* _WORK INSTRUCTION_:
Extract, exactly as written, all lines of the material below from the line that includes "Sin embargo, y" through its last line.

* _RECORDS_:
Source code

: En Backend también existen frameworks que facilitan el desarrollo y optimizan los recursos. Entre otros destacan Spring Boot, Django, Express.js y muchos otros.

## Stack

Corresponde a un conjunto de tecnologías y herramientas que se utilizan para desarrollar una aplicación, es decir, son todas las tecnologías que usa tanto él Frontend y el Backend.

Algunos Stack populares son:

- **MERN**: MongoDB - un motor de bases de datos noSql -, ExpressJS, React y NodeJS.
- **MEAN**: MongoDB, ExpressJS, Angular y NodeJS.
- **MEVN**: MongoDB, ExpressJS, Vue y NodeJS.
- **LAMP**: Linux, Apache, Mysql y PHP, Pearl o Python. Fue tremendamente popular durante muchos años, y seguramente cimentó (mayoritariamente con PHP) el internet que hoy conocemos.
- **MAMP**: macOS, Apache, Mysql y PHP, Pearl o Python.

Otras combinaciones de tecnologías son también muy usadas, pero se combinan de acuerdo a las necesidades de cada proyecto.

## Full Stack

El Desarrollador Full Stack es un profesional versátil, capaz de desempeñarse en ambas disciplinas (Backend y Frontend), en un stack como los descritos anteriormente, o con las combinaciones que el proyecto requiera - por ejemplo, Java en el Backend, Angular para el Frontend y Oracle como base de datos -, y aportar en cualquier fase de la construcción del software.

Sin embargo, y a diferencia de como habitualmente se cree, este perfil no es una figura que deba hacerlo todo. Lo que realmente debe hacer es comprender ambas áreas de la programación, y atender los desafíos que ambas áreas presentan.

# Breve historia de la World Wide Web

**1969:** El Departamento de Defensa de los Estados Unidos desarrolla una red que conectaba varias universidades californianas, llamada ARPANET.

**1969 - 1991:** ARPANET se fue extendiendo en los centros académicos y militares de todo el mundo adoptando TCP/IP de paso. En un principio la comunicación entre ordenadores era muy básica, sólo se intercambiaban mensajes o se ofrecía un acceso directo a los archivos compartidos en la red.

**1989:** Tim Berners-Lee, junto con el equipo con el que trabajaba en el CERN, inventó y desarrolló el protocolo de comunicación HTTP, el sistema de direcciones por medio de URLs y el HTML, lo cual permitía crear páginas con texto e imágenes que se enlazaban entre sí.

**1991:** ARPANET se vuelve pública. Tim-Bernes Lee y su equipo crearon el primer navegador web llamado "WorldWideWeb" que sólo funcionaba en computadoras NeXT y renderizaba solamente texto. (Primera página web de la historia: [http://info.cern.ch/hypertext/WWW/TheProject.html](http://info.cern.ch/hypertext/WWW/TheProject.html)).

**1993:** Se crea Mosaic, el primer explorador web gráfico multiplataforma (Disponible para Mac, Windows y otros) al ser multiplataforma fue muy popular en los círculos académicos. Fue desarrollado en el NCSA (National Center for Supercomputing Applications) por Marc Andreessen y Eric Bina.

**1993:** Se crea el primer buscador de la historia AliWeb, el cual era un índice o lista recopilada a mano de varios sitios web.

* _TASK OUTPUT_:
Sin embargo, y a diferencia de como habitualmente se cree, este perfil no es una figura que deba hacerlo todo. Lo que realmente debe hacer es comprender ambas áreas de la programación, y atender los desafíos que ambas áreas presentan.

# Breve historia de la World Wide Web

**1969:** El Departamento de Defensa de los Estados Unidos desarrolla una red que conectaba varias universidades californianas, llamada ARPANET.

**1969 - 1991:** ARPANET se fue extendiendo en los centros académicos y militares de todo el mundo adoptando TCP/IP de paso. En un principio la comunicación entre ordenadores era muy básica, sólo se intercambiaban mensajes o se ofrecía un acceso directo a los archivos compartidos en la red.

**1989:** Tim Berners-Lee, junto con el equipo con el que trabajaba en el CERN, inventó y desarrolló el protocolo de comunicación HTTP, el sistema de direcciones por medio de URLs y el HTML, lo cual permitía crear páginas con texto e imágenes que se enlazaban entre sí.

**1991:** ARPANET se vuelve pública. Tim-Bernes Lee y su equipo crearon el primer navegador web llamado "WorldWideWeb" que sólo funcionaba en computadoras NeXT y renderizaba solamente texto. (Primera página web de la historia: [http://info.cern.ch/hypertext/WWW/TheProject.html](http://info.cern.ch/hypertext/WWW/TheProject.html)).

**1993:** Se crea Mosaic, el primer explorador web gráfico multiplataforma (Disponible para Mac, Windows y otros) al ser multiplataforma fue muy popular en los círculos académicos. Fue desarrollado en el NCSA (National Center for Supercomputing Applications) por Marc Andreessen y Eric Bina.

**1993:** Se crea el primer buscador de la historia AliWeb, el cual era un índice o lista recopilada a mano de varios sitios web.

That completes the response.